╭─ Given passage

The five-factor model fit to the data was close through Free-scale Least Squares estimation (χ2 = 956.331, df = 850, χ2/df = 1.125, GFI = 975, AGFI = .973, NFI = .970, RFI = .968, CFI = .997, SRMR = .055, and RMSEA = .019). Additionally, the parsimony of the model was high (PR = .941, PGFI = .876, PNFI = .913, and PCFI = .938).

Distribution of the RESI-M total score and its factors

The distributions of the total score (PA =3.180, p = .204, and JB =3.061, p = .216) and the social competence factor (PA =3.785, p = .151, and JB =3.519, p = .172) followed a normal distribution. Scores for the strength and self-confidence factor (PA = 7.443, p = .024) and the structure factor (PA = 8.209, p = .017) approached a normal distribution. In both cases, the null hypothesis of normal distribution can be maintained at a significance level of 0.01, and the coefficients of skewness and excess kurtosis can be considered null. The scores in the family and social support factor showed bias toward values below the median and had sharp profiles or weighted tails (Table 3).

╰─

◆ Tasks to complete:
(A) From the passage on the RESI-M model and score distributions, list every parsimony index reported, with its value.
(B) In the passage on the RESI-M score distributions, at what significance level can the null hypothesis of normal distribution be maintained for the strength and self-confidence factor and the structure factor?

╭─ Data shown

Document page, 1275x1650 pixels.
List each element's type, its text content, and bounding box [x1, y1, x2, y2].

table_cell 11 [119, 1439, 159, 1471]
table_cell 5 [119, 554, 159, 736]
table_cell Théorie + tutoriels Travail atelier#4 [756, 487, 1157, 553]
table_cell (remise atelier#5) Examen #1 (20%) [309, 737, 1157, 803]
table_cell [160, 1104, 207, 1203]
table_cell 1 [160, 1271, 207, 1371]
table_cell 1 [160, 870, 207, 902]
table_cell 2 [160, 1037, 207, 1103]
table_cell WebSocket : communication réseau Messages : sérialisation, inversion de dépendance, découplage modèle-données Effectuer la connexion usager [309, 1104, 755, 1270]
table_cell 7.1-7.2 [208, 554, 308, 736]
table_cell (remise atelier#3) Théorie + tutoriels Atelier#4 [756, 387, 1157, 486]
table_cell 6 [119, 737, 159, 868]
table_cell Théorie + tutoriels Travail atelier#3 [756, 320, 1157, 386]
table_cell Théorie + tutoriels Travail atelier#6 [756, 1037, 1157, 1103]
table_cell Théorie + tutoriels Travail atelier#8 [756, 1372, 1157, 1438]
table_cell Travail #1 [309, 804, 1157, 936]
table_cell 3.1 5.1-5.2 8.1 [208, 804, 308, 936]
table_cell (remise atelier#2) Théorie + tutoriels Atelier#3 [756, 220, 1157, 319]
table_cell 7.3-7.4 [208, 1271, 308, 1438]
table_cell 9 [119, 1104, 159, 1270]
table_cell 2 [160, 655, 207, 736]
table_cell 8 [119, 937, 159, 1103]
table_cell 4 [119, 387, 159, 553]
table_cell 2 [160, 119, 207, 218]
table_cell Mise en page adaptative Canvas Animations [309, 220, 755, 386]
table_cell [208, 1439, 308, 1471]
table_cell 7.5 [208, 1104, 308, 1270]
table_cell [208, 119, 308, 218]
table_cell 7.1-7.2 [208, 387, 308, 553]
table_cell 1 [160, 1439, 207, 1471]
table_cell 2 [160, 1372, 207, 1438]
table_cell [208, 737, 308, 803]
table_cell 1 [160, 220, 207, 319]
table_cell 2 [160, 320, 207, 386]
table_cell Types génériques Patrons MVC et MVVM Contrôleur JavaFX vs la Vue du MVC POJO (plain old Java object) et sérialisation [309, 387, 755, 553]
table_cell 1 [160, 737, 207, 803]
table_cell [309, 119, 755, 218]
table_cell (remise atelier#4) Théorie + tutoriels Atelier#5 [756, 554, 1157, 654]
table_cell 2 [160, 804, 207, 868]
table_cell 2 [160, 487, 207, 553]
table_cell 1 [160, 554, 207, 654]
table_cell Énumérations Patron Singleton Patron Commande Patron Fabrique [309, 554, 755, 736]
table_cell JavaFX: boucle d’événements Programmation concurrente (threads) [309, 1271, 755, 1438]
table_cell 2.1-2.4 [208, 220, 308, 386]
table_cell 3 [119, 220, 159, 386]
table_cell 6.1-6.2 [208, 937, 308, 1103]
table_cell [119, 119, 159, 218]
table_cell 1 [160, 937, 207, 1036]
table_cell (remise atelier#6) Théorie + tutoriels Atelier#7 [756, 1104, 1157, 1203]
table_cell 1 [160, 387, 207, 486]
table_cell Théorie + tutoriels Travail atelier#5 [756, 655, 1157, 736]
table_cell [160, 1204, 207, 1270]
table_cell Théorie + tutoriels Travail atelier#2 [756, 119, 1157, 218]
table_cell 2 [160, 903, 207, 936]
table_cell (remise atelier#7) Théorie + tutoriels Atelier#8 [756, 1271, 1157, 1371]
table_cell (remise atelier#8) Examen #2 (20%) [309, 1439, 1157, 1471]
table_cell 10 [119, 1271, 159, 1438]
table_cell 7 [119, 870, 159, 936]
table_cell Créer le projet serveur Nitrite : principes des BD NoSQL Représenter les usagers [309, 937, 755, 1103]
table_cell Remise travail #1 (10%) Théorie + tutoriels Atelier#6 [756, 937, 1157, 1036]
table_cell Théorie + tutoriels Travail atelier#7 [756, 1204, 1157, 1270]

╰─

◆ Task solutions:
(A)
PR = .941
PGFI = .876
PNFI = .913
PCFI = .938

(B) 0.01